Glad Father’s & Mother’s birthdays were satisfactory – & the cake Licko made for the occasion. I have not had that letter of Elf’s that you said she had written – but it may come yet. Bad luck Miss Jackson being ill – Stell Rowe said she had been at home at Two Wells for some time & Mrs J had also been ill. No you didn’t tell me before about that ‘Economic’ debate you had: you are sure & faith getting to be some leddy & stump speaker – you don’t want to make it too hot you know.

In Mrs Harry’s letter she told me that Gwen had been accepted for the job in India – not to happen for some time yet of course – also that Colin Wilson had gone into camp at Blackboy Hill. He is not very strong but very eager – & only just 19 so they are a bit anxious about him.

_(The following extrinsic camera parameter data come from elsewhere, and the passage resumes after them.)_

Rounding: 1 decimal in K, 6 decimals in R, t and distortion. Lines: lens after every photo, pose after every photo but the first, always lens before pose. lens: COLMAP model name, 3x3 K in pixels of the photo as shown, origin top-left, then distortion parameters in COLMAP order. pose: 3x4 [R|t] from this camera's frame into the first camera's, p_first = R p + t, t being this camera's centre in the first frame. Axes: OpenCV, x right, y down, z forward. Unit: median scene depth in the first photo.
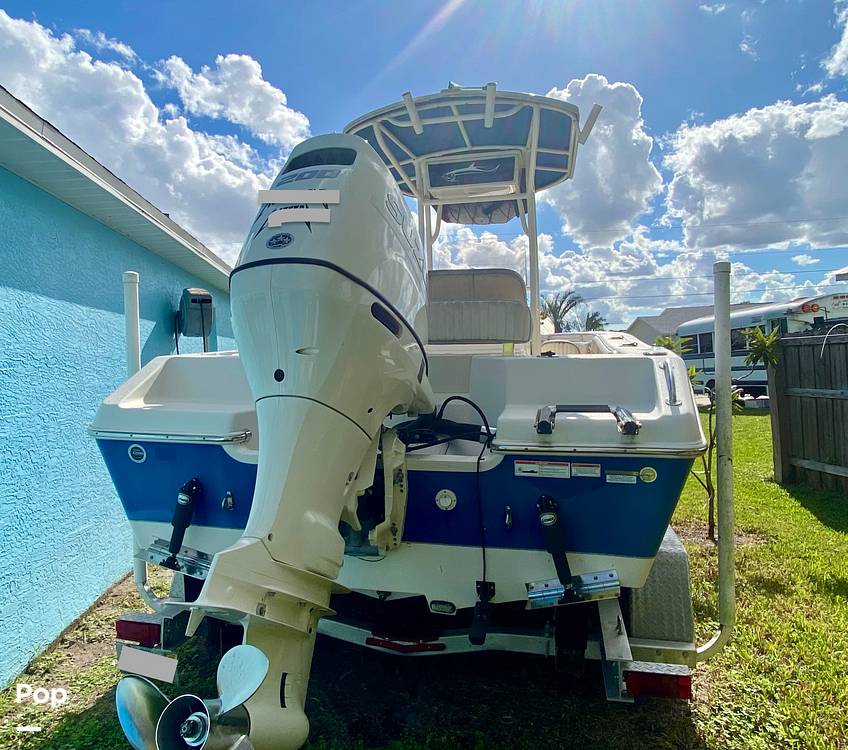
lens RADIAL K [[716.0, 0, 424.0], [0, 716.0, 375.0], [0, 0, 1]] dist [0.010014, -0.015237]
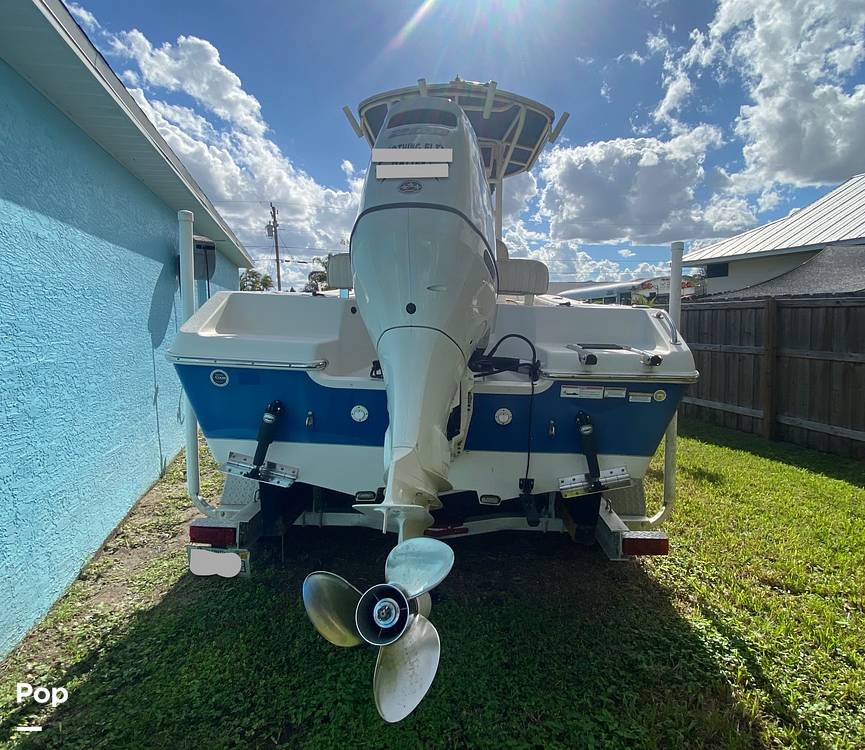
lens RADIAL K [[527.7, 0, 432.5], [0, 527.7, 375.0], [0, 0, 1]] dist [0.043879, -0.061414]
pose [[0.964355, 0.011263, 0.264374, -0.244048], [-0.033062, 0.996393, 0.078151, 0.024551], [-0.262540, -0.084106, 0.961249, 0.105901]]
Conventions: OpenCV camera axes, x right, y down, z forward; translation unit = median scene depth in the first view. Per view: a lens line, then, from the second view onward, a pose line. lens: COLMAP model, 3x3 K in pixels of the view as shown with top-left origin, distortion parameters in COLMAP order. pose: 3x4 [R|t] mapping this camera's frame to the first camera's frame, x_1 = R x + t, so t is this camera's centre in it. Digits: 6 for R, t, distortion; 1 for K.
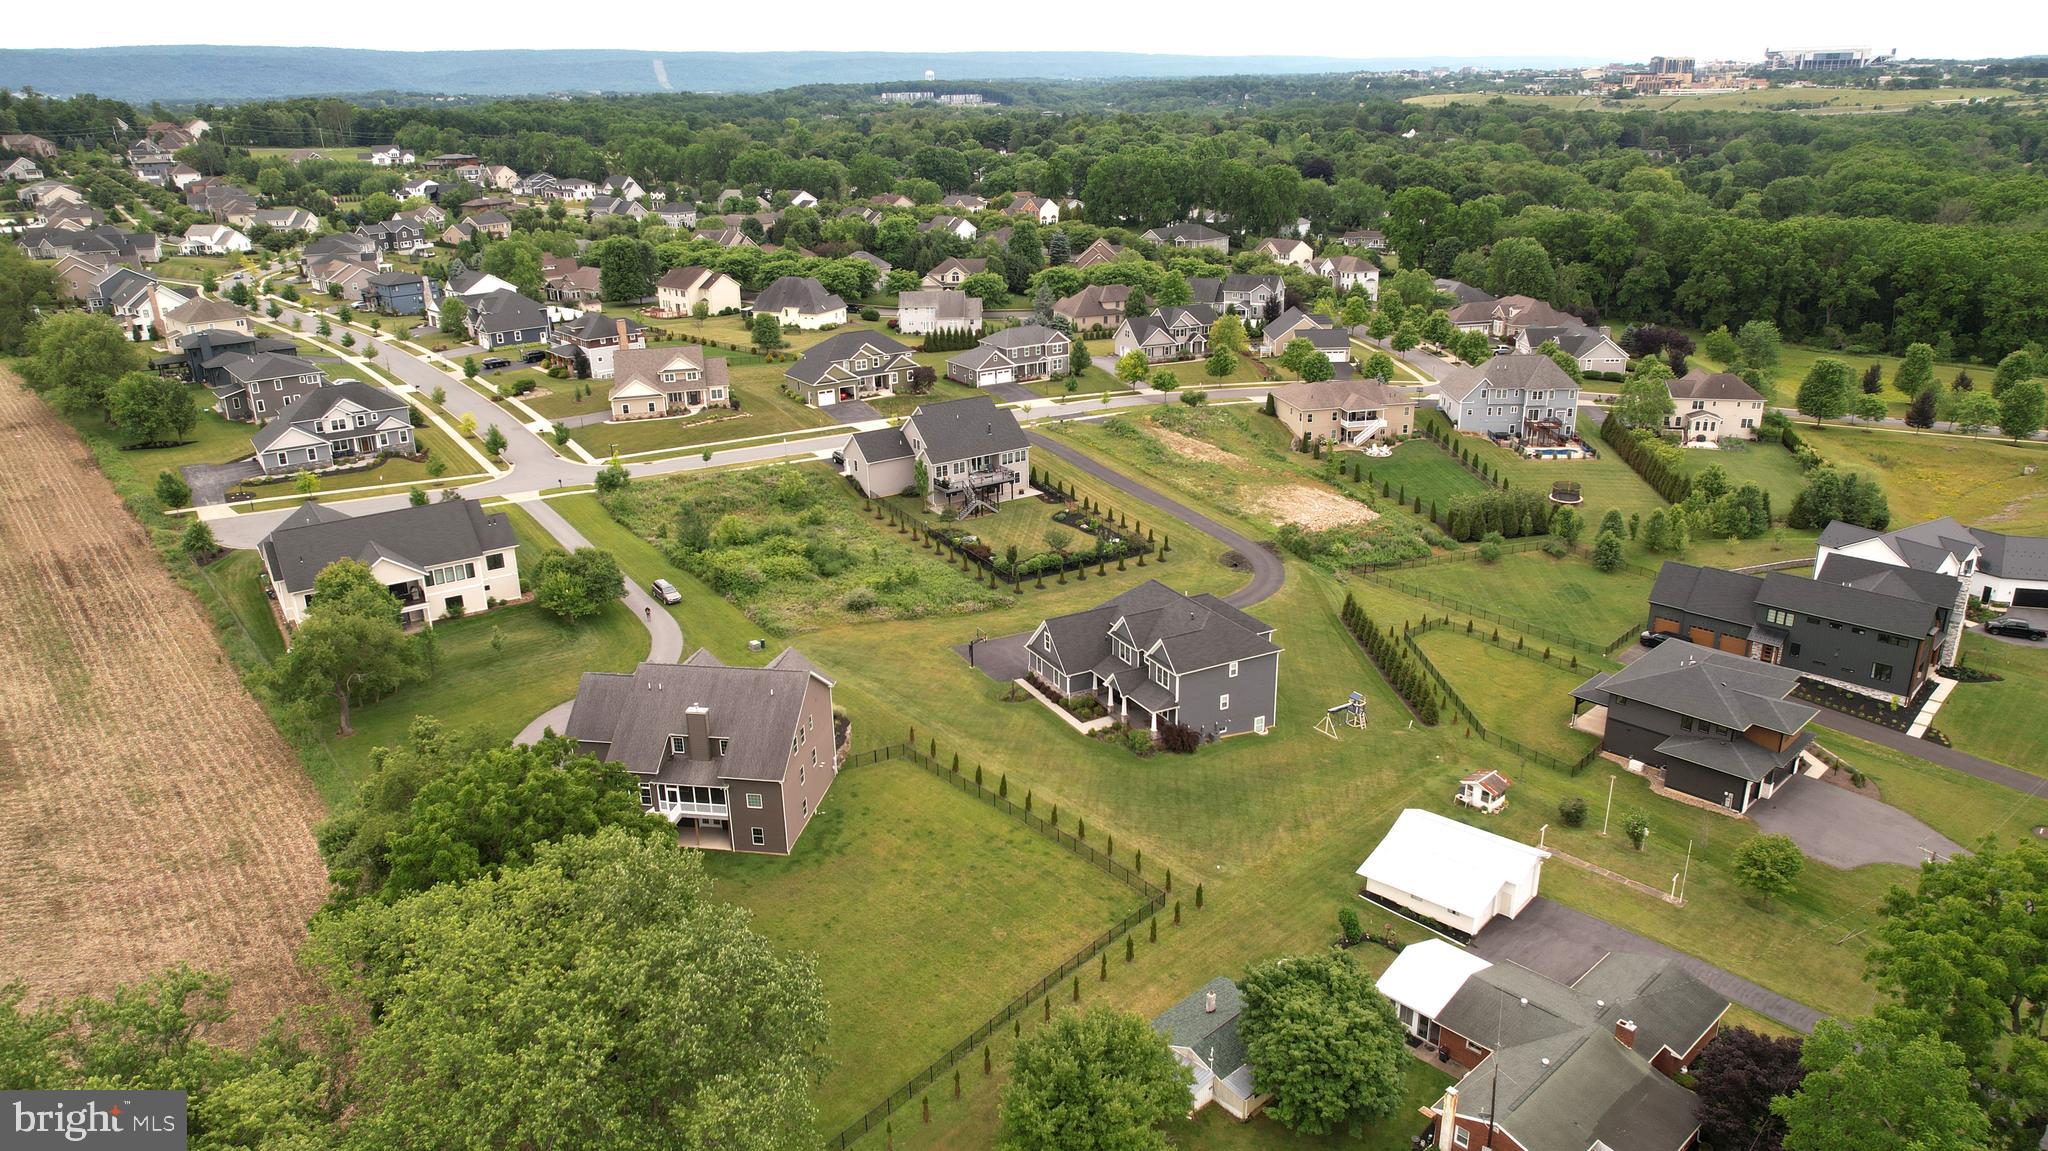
lens RADIAL K [[1384.9, 0, 1024.0], [0, 1384.9, 575.5], [0, 0, 1]] dist [-0.062743, 0.039144]
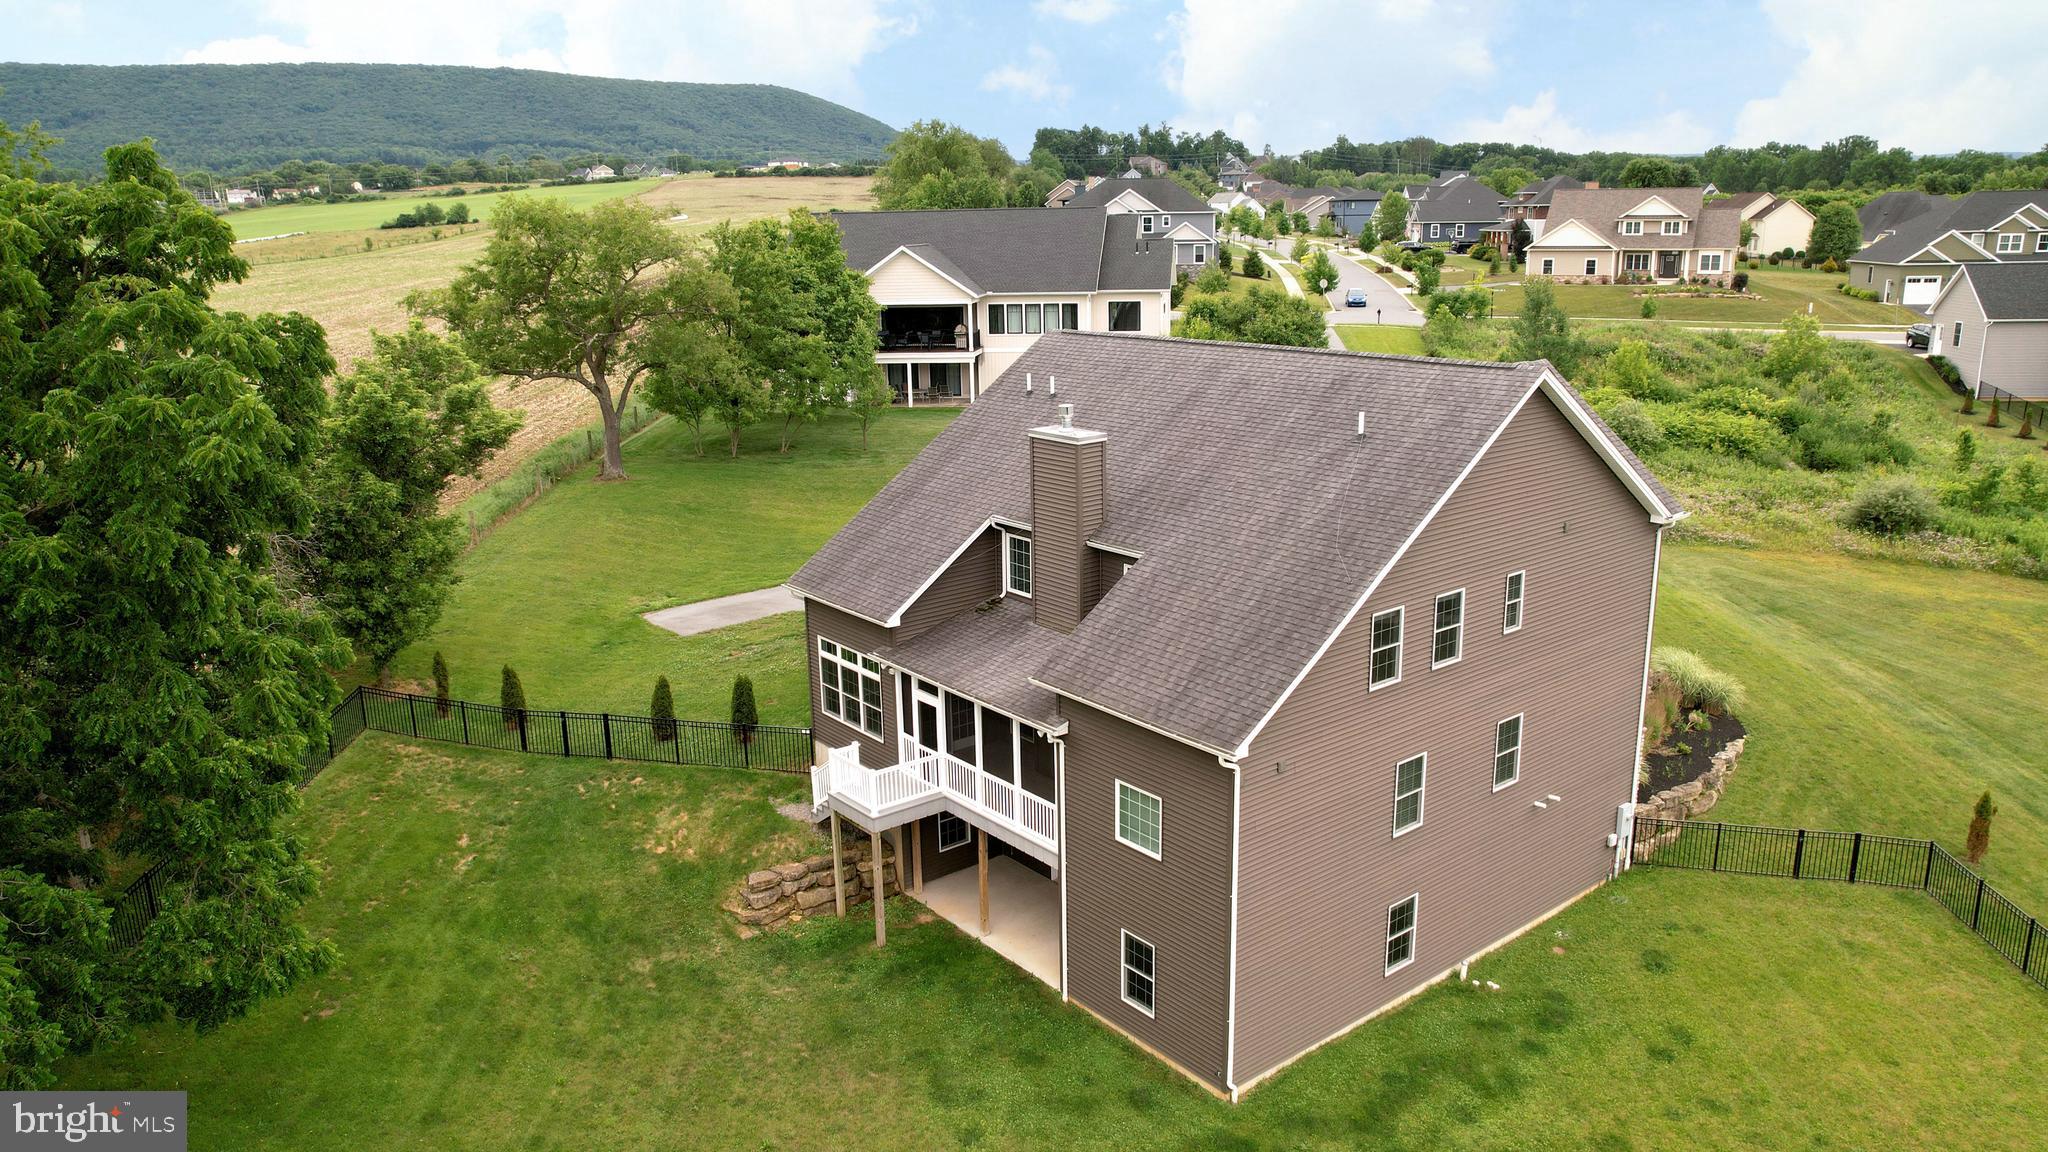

Mr Wilson sent his regards to me & said he would like to hear! Well – if he wrote to me he might have a chance – not that I wouldn’t like well enough to write to him as it is – but I owe letters enough now. I used to enjoy my occasional visits to the Wilson’s home in Perth. Mrs W is bonz – & so is he. I went once with some of the Harrys & we had singing galore. Colin is a wonder on the goanna & organ – plays bonzarly. He has been conducting Perth Baptist Choir for the last year or more – & got on fine with it so says Mrs Harry.

I was interested to hear that George Ligertwood had enlisted. I had been wondering several times what he thought about the joke – especially since one of his old law student pals has got in – Mr Hannan. They have both got on jolly well in their profession. Fancy old Tommy marking a shell (or bullet) – a shell I guess: good old Eckee – I hope he will have a jolly good holiday out of it. Tell Mrs Tommy it’s the best thing in the world that could happen to a weary warrior as long as it’s not too bad.

I was glad that Mack’s & Lic’s letters which I wrote on March 10th had arrived safely – cos I didn’t write again for nearly a month after that & I’m afraid you would have a long wait: but you should have had our cable shortly after the date of your last letters – as it was sent on June 1st.

Ruth is a lucky ‘dorg’ – having holidays at Noarlunga – whom does she know down there I wonder? Well I think I’ll finish & take this to the mail bag – will be on outpost tonight.

Flash paper this isn’t it? I found it today amongst my old ‘doings’.

Now Hooroo old Dorcie – I’m fit, feeling bonz & we are due for another spell in about a week.


Love from Spence

PS – Forgot to say Many Happy Returns you old 22 year old – have to turn you out to grass pretty soon now: Good Day.